À Saint-Palais-sur-Mer, la scène politique se prépare à une véritable bataille. La station balnéaire, prisée pour son ambiance familiale, compte sur ses 3 889 habitants pour élire un nouveau maire après le départ de Claude Baudin. Ce dernier, maire Les Républicains, a choisi de ne pas se représenter pour un quatrième mandat, laissant la place à de nouvelles ambitions.

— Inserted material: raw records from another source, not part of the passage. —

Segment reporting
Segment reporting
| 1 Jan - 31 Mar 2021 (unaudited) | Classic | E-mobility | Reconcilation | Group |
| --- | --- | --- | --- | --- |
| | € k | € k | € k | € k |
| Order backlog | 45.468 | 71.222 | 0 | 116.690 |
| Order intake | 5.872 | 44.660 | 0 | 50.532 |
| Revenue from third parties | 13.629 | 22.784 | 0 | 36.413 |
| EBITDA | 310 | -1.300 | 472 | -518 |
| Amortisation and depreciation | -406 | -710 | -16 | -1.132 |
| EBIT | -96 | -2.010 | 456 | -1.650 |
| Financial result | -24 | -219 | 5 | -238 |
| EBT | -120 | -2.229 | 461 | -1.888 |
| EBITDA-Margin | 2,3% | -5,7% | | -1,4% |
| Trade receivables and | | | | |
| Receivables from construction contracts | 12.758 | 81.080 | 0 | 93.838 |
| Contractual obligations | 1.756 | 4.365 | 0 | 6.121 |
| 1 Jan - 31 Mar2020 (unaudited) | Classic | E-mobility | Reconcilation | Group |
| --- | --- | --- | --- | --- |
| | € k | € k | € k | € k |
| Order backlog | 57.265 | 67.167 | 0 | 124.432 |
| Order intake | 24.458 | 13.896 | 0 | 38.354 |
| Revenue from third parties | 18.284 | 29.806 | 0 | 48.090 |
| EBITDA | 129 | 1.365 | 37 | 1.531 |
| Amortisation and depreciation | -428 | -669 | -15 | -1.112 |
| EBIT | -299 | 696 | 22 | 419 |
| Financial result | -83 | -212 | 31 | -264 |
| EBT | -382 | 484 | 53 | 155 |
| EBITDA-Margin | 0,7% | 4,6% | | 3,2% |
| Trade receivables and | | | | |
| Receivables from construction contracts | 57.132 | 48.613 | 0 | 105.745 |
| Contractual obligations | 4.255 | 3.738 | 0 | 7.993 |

La violence politique des dernières années est encore palpable, bien que le climat semble plus serein cette fois. "Claude Baudin a laissé un héritage complexe", explique un analyste local de Sud Ouest. "Son choix de ne pas désigner de successeur a ouvert la porte à plusieurs candidatures, augmentant la compétition qui, déjà, ne manquait pas dans cette région." Avec 68,3 % de résidences secondaires, cette station voit, certes, une population fluctuante, mais le désir de stabilité politique reste fort.

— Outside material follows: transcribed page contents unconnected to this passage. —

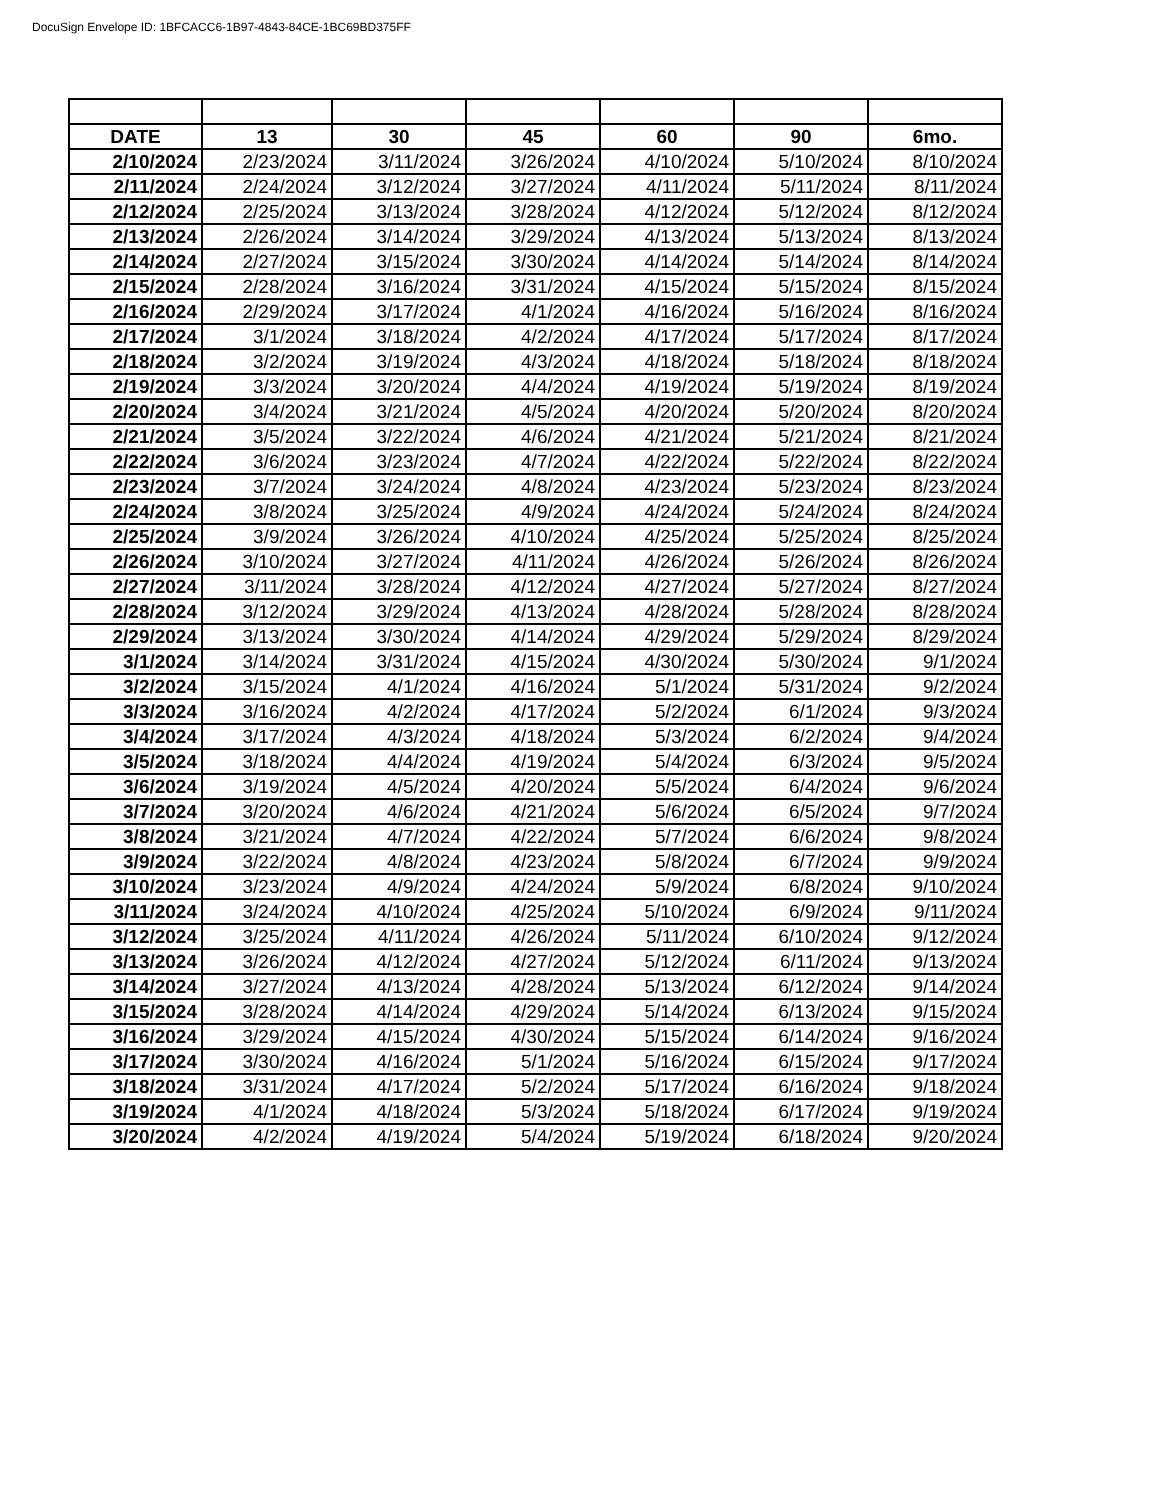DocuSign Envelope ID: 1BFCACC6-1B97-4843-84CE-1BC69BD375FF
| DATE | 13 | 30 | 45 | 60 | 90 | 6mo. |
| --- | --- | --- | --- | --- | --- | --- |
| 2/10/2024 | 2/23/2024 | 3/11/2024 | 3/26/2024 | 4/10/2024 | 5/10/2024 | 8/10/2024 |
| 2/11/2024 | 2/24/2024 | 3/12/2024 | 3/27/2024 | 4/11/2024 | 5/11/2024 | 8/11/2024 |
| 2/12/2024 | 2/25/2024 | 3/13/2024 | 3/28/2024 | 4/12/2024 | 5/12/2024 | 8/12/2024 |
| 2/13/2024 | 2/26/2024 | 3/14/2024 | 3/29/2024 | 4/13/2024 | 5/13/2024 | 8/13/2024 |
| 2/14/2024 | 2/27/2024 | 3/15/2024 | 3/30/2024 | 4/14/2024 | 5/14/2024 | 8/14/2024 |
| 2/15/2024 | 2/28/2024 | 3/16/2024 | 3/31/2024 | 4/15/2024 | 5/15/2024 | 8/15/2024 |
| 2/16/2024 | 2/29/2024 | 3/17/2024 | 4/1/2024 | 4/16/2024 | 5/16/2024 | 8/16/2024 |
| 2/17/2024 | 3/1/2024 | 3/18/2024 | 4/2/2024 | 4/17/2024 | 5/17/2024 | 8/17/2024 |
| 2/18/2024 | 3/2/2024 | 3/19/2024 | 4/3/2024 | 4/18/2024 | 5/18/2024 | 8/18/2024 |
| 2/19/2024 | 3/3/2024 | 3/20/2024 | 4/4/2024 | 4/19/2024 | 5/19/2024 | 8/19/2024 |
| 2/20/2024 | 3/4/2024 | 3/21/2024 | 4/5/2024 | 4/20/2024 | 5/20/2024 | 8/20/2024 |
| 2/21/2024 | 3/5/2024 | 3/22/2024 | 4/6/2024 | 4/21/2024 | 5/21/2024 | 8/21/2024 |
| 2/22/2024 | 3/6/2024 | 3/23/2024 | 4/7/2024 | 4/22/2024 | 5/22/2024 | 8/22/2024 |
| 2/23/2024 | 3/7/2024 | 3/24/2024 | 4/8/2024 | 4/23/2024 | 5/23/2024 | 8/23/2024 |
| 2/24/2024 | 3/8/2024 | 3/25/2024 | 4/9/2024 | 4/24/2024 | 5/24/2024 | 8/24/2024 |
| 2/25/2024 | 3/9/2024 | 3/26/2024 | 4/10/2024 | 4/25/2024 | 5/25/2024 | 8/25/2024 |
| 2/26/2024 | 3/10/2024 | 3/27/2024 | 4/11/2024 | 4/26/2024 | 5/26/2024 | 8/26/2024 |
| 2/27/2024 | 3/11/2024 | 3/28/2024 | 4/12/2024 | 4/27/2024 | 5/27/2024 | 8/27/2024 |
| 2/28/2024 | 3/12/2024 | 3/29/2024 | 4/13/2024 | 4/28/2024 | 5/28/2024 | 8/28/2024 |
| 2/29/2024 | 3/13/2024 | 3/30/2024 | 4/14/2024 | 4/29/2024 | 5/29/2024 | 8/29/2024 |
| 3/1/2024 | 3/14/2024 | 3/31/2024 | 4/15/2024 | 4/30/2024 | 5/30/2024 | 9/1/2024 |
| 3/2/2024 | 3/15/2024 | 4/1/2024 | 4/16/2024 | 5/1/2024 | 5/31/2024 | 9/2/2024 |
| 3/3/2024 | 3/16/2024 | 4/2/2024 | 4/17/2024 | 5/2/2024 | 6/1/2024 | 9/3/2024 |
| 3/4/2024 | 3/17/2024 | 4/3/2024 | 4/18/2024 | 5/3/2024 | 6/2/2024 | 9/4/2024 |
| 3/5/2024 | 3/18/2024 | 4/4/2024 | 4/19/2024 | 5/4/2024 | 6/3/2024 | 9/5/2024 |
| 3/6/2024 | 3/19/2024 | 4/5/2024 | 4/20/2024 | 5/5/2024 | 6/4/2024 | 9/6/2024 |
| 3/7/2024 | 3/20/2024 | 4/6/2024 | 4/21/2024 | 5/6/2024 | 6/5/2024 | 9/7/2024 |
| 3/8/2024 | 3/21/2024 | 4/7/2024 | 4/22/2024 | 5/7/2024 | 6/6/2024 | 9/8/2024 |
| 3/9/2024 | 3/22/2024 | 4/8/2024 | 4/23/2024 | 5/8/2024 | 6/7/2024 | 9/9/2024 |
| 3/10/2024 | 3/23/2024 | 4/9/2024 | 4/24/2024 | 5/9/2024 | 6/8/2024 | 9/10/2024 |
| 3/11/2024 | 3/24/2024 | 4/10/2024 | 4/25/2024 | 5/10/2024 | 6/9/2024 | 9/11/2024 |
| 3/12/2024 | 3/25/2024 | 4/11/2024 | 4/26/2024 | 5/11/2024 | 6/10/2024 | 9/12/2024 |
| 3/13/2024 | 3/26/2024 | 4/12/2024 | 4/27/2024 | 5/12/2024 | 6/11/2024 | 9/13/2024 |
| 3/14/2024 | 3/27/2024 | 4/13/2024 | 4/28/2024 | 5/13/2024 | 6/12/2024 | 9/14/2024 |
| 3/15/2024 | 3/28/2024 | 4/14/2024 | 4/29/2024 | 5/14/2024 | 6/13/2024 | 9/15/2024 |
| 3/16/2024 | 3/29/2024 | 4/15/2024 | 4/30/2024 | 5/15/2024 | 6/14/2024 | 9/16/2024 |
| 3/17/2024 | 3/30/2024 | 4/16/2024 | 5/1/2024 | 5/16/2024 | 6/15/2024 | 9/17/2024 |
| 3/18/2024 | 3/31/2024 | 4/17/2024 | 5/2/2024 | 5/17/2024 | 6/16/2024 | 9/18/2024 |
| 3/19/2024 | 4/1/2024 | 4/18/2024 | 5/3/2024 | 5/18/2024 | 6/17/2024 | 9/19/2024 |
| 3/20/2024 | 4/2/2024 | 4/19/2024 | 5/4/2024 | 5/19/2024 | 6/18/2024 | 9/20/2024 |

Lors d'un conseil municipal éclairé par la division, huit conseillers de la majorité ont démissionné, mettant en lumière les désaccords autour de projets comme l'achat de l'ancien couvent de Bétanie, jugé source de discorde par de nombreux élus.
Les candidats s’affrontent
Pour les élections municipales qui se tiendront en septembre 2024, quatre listes sont déjà annoncées, incluant des figures surprenantes. Fabienne Labarriére, ancienne adjointe accusée de trahison par son ancien mentor Claude Baudin, est en tête de l'une d'elles, prête à remporter le soutien d'électeurs déçus. "Mon désaccord avec les choix effectués pour Béthanie m'a conduit ici, et je pense avoir la légitimité nécessaire pour enchainer sur ce parcours", a-t-elle affirmé dans une récente déclaration.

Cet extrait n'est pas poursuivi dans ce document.